Checks Before Moving On

  • symptom_first: urgent alerts map to SLO burn or direct user-visible impact.
  • health_model: component and dependency signals aggregate into critical-journey and workload health states.
  • causal_context: telemetry includes dependency, correlation, version/change, and saturation context.
  • fault_domain_context: telemetry can separate impact by location, deployment unit, partition, shard, tenant, or deployment stage where those domains exist.
  • dashboard_scan: the first dashboard view shows user impact quickly and supports drill-down by scope, fault domain, dependency, change, and recovery state.
  • metric_definition: user-facing metrics define unit, source, labels, threshold/window, and missing-signal behavior.
  • missing_signal_behavior: missing samples and zero values are distinguishable where that difference changes health.
  • gap_semantics: telemetry gaps state whether they can be backfilled, remain permanent, or require alternate evidence for audits, alerts, autoscaling, and incident review.
  • telemetry_consumers: alerts, automation, reports, and control loops that consume each critical metric have missing or underreported data behavior.
  • telemetry_pipeline: collection, source validation and isolation, processing, redaction/sampling, routing, validation lookup cache and capacity, sink validation and isolation, backpressure, and drop behavior are defined.
  • telemetry_volume_budget: high-volume telemetry has rate, burst, cardinality, quota, and noise-rollback controls before rollout.
  • suppression_guard: maintenance or noisy-change alert suppression names owner, expiry, replacement coverage, and residual blind spot.
  • operational_channel_health: status, support, escalation, and responder tools have health signals and an alternate path when they depend on the affected system.
  • security_detection_map: threat-driven detections connect abuse case, data source, signal, effective enablement or coverage check, freshness or normalization lag, owner, severity, and response route.
  • alert_rule_definition: urgent alerts define expression or symptom, window, labels, severity, owner, annotations, runbook, and expected noise behavior.
  • runbook_link: every urgent alert has a runbook with impact check, mitigation, fallback, and verification.
  • privacy_check: sensitive data handling is defined for logs, traces, labels, and events.
  • debug_path: dashboards answer impact, scope, cause candidates, recent changes, and recovery state.

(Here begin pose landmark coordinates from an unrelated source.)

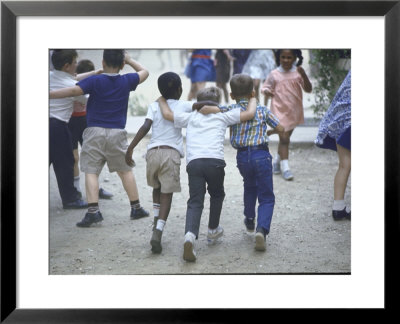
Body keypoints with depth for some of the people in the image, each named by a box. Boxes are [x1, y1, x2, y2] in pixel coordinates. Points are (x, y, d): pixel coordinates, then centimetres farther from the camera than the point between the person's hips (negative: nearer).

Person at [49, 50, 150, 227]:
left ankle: (93, 211, -16)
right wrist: (129, 60, 37)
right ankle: (136, 208, 21)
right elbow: (144, 71, 24)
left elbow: (73, 90, -15)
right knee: (125, 171, 15)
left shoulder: (95, 81, -4)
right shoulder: (127, 81, 6)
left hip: (95, 132, -3)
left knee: (91, 171, -2)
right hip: (117, 133, 3)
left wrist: (49, 94, -12)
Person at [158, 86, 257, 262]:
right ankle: (213, 230, 38)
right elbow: (249, 113, 15)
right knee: (217, 195, 26)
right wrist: (253, 100, 36)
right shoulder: (222, 116, 19)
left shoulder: (190, 117, 23)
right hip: (215, 161, -1)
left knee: (195, 202, -3)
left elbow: (167, 114, 17)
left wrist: (162, 100, 37)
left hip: (193, 162, 1)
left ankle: (190, 235, -29)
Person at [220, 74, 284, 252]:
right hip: (261, 155, -2)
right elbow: (280, 128, 10)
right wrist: (269, 132, 29)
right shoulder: (262, 110, 5)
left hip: (242, 157, 2)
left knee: (249, 187, 32)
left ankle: (250, 220, 48)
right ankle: (262, 229, -21)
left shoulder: (231, 110, 3)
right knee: (266, 197, 3)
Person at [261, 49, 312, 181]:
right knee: (284, 138, -11)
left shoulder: (298, 73, -2)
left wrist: (303, 75, -23)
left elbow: (308, 89, -8)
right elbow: (264, 87, 3)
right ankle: (285, 167, -7)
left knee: (286, 138, 16)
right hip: (280, 111, -3)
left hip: (294, 111, 3)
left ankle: (276, 162, 35)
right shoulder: (274, 74, -6)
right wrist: (266, 91, -21)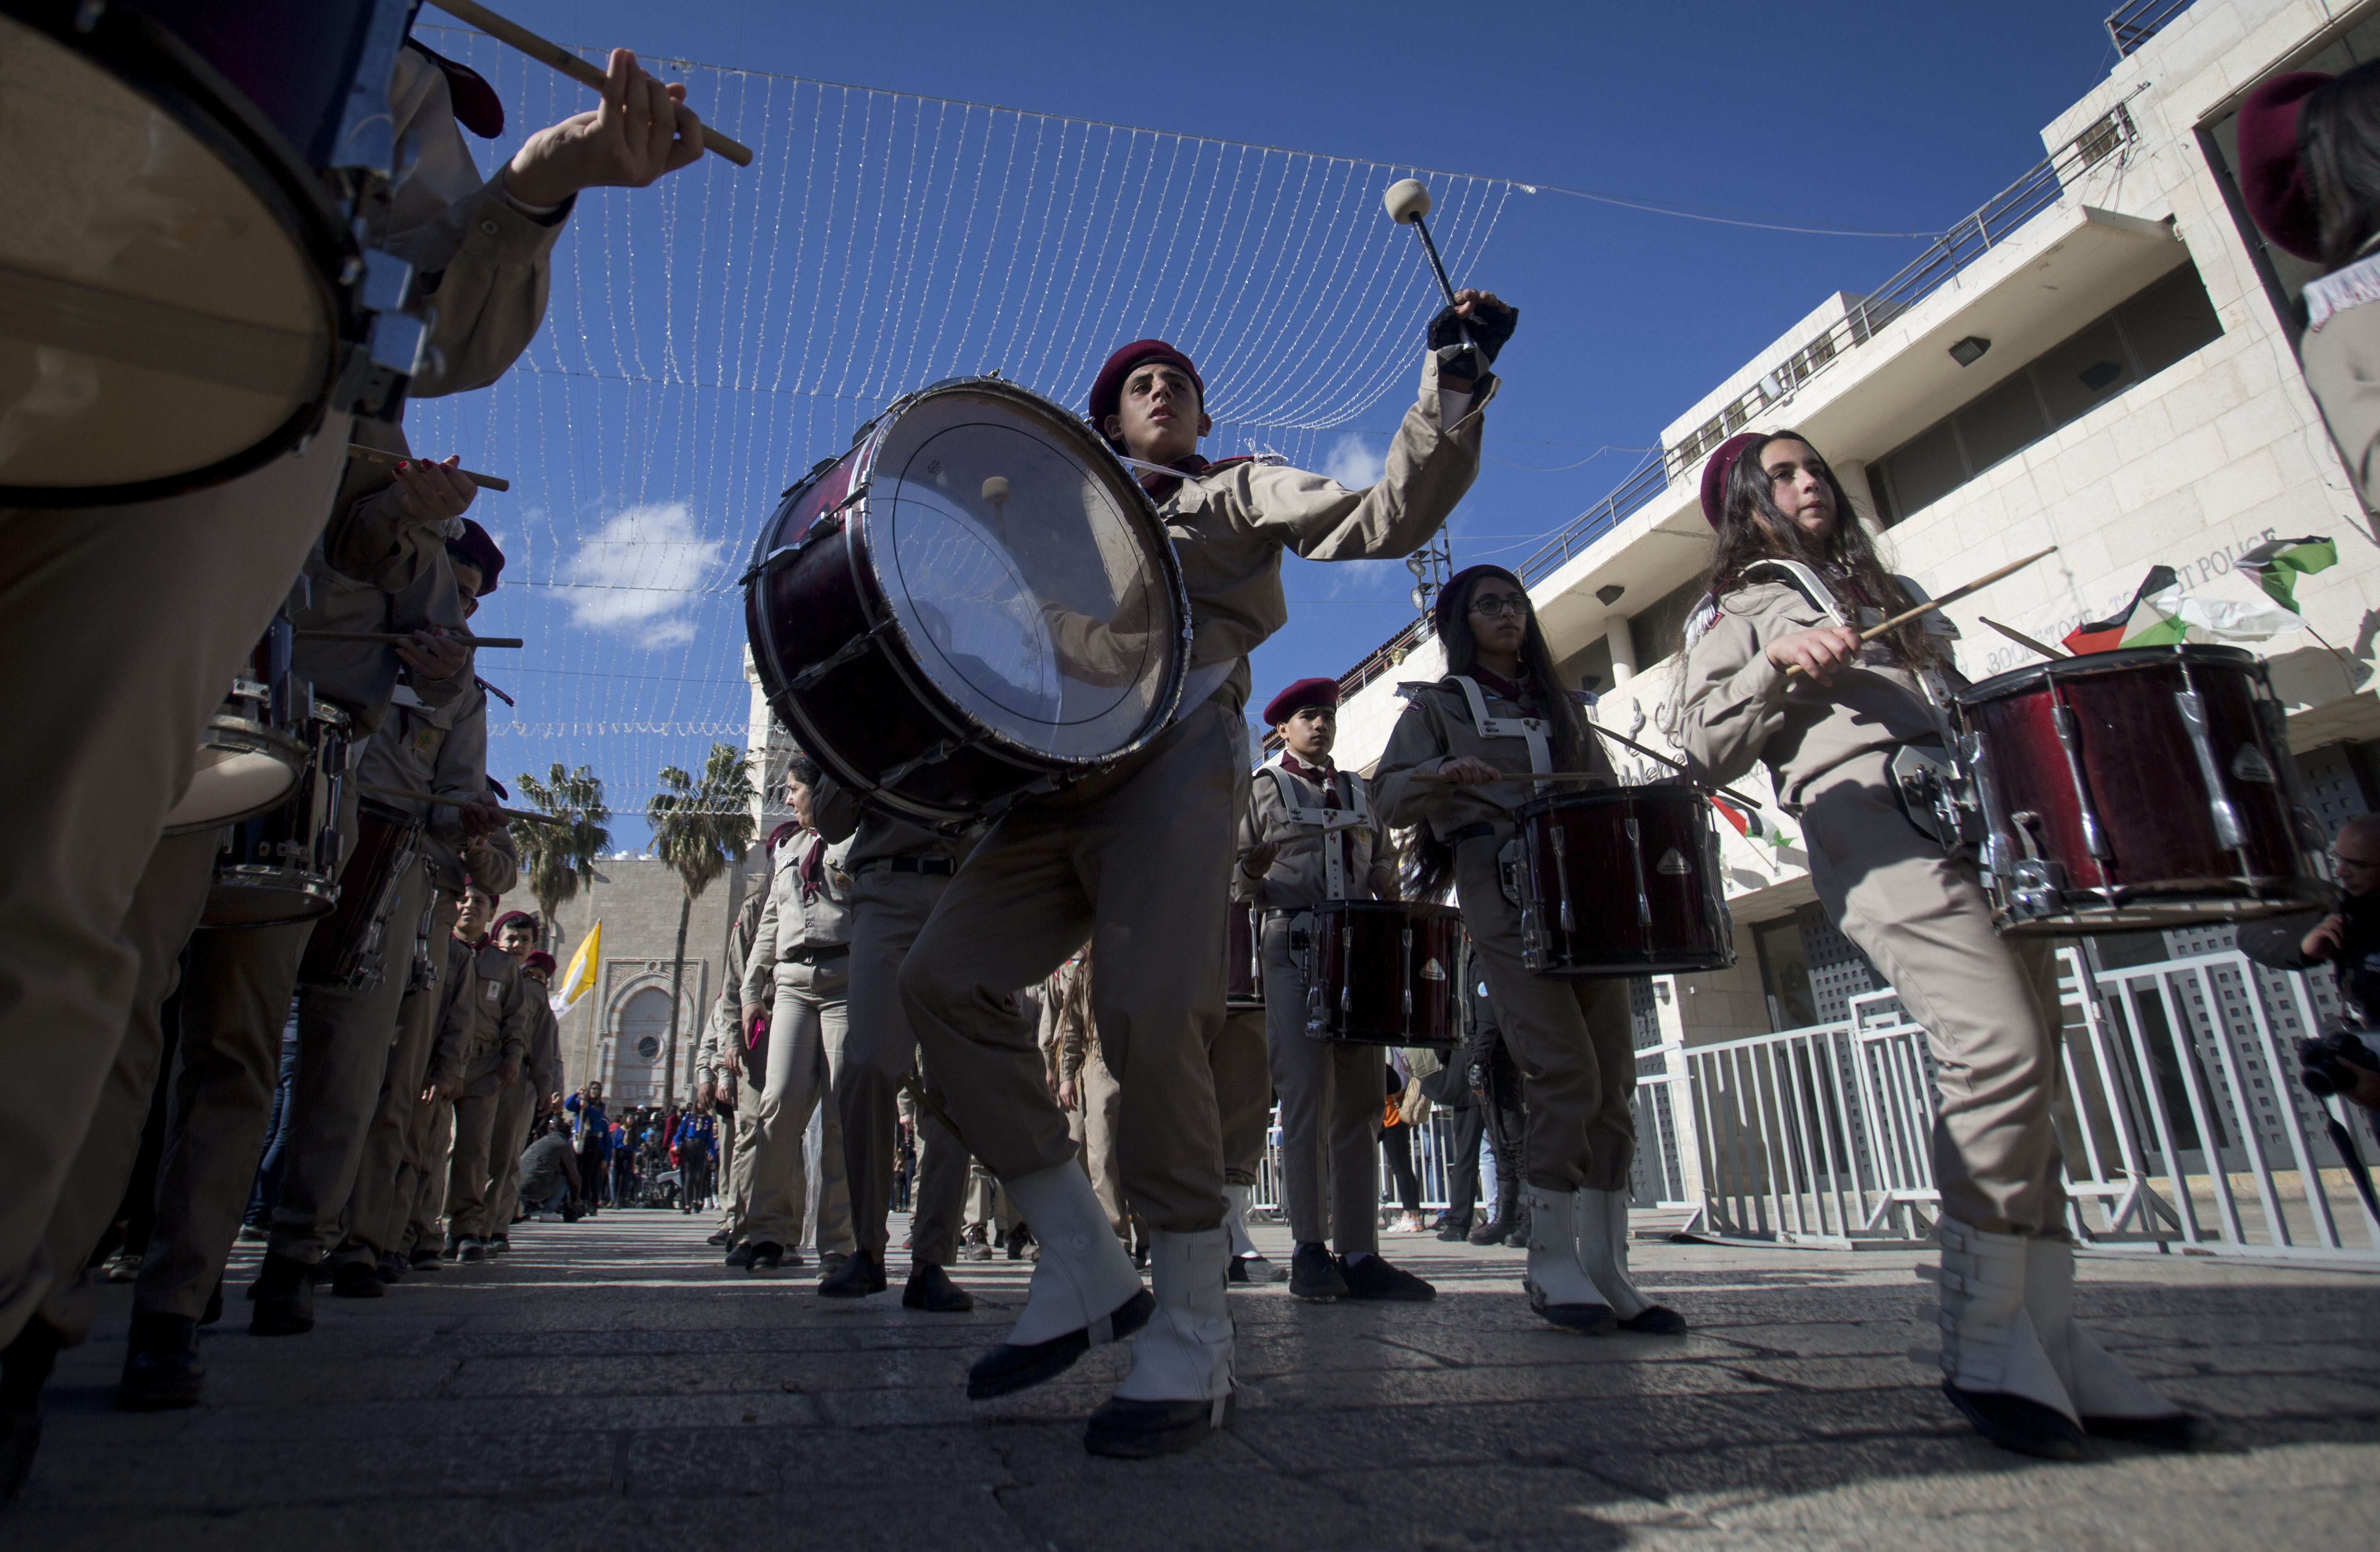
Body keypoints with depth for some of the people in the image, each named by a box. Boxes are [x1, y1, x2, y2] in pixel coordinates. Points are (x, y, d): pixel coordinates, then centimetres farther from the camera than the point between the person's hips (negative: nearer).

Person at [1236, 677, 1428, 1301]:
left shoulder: (1360, 792, 22)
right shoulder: (1262, 790, 10)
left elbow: (1381, 859, 25)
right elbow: (1236, 882, 5)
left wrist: (1387, 880, 6)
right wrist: (1252, 873, -15)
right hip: (1294, 950, -4)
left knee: (1360, 1103, 2)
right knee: (1307, 1099, -8)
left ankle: (1359, 1254, 6)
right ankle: (1309, 1251, -3)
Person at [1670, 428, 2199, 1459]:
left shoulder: (1894, 594, 33)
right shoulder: (1736, 611, 13)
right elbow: (1706, 755, -1)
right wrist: (1778, 662, -14)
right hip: (1874, 826, -7)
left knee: (2024, 1083, 1)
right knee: (2000, 1050, -22)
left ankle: (2049, 1344, 7)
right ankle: (1983, 1348, -13)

Red Flags - Stop And Rework

  • Dashboards start from whatever the platform emits instead of user journeys.
  • Every dependency error triggers an urgent alert even when retries hide user impact.
  • Logs contain sensitive data or unbounded high-cardinality fields without controls.
  • A telemetry change can emit enough logs, spans, or events to exhaust quota, drop unrelated signals, or create billing impact without a rollback or exclusion path.
  • Alerts have no runbook or response path.
  • Alert rules omit owner, window, labels, annotations, or expected noise behavior.
  • Monitoring records abnormal behavior but no alert, escalation, or support signal reaches the owning team.
  • Telemetry pipelines drop, sample, or backpressure data without an explicit impact on health signals.
  • Metrics show averages only and hide tail latency or saturation.

Common Mistakes

Mistake Correction
Collecting everything Collect signals that answer operational questions.
Urgent alerts on causes Alert on symptoms; use causes for debugging.
Ignoring changes Add deployment, config, and feature markers.
Logging prose Use stable structured fields.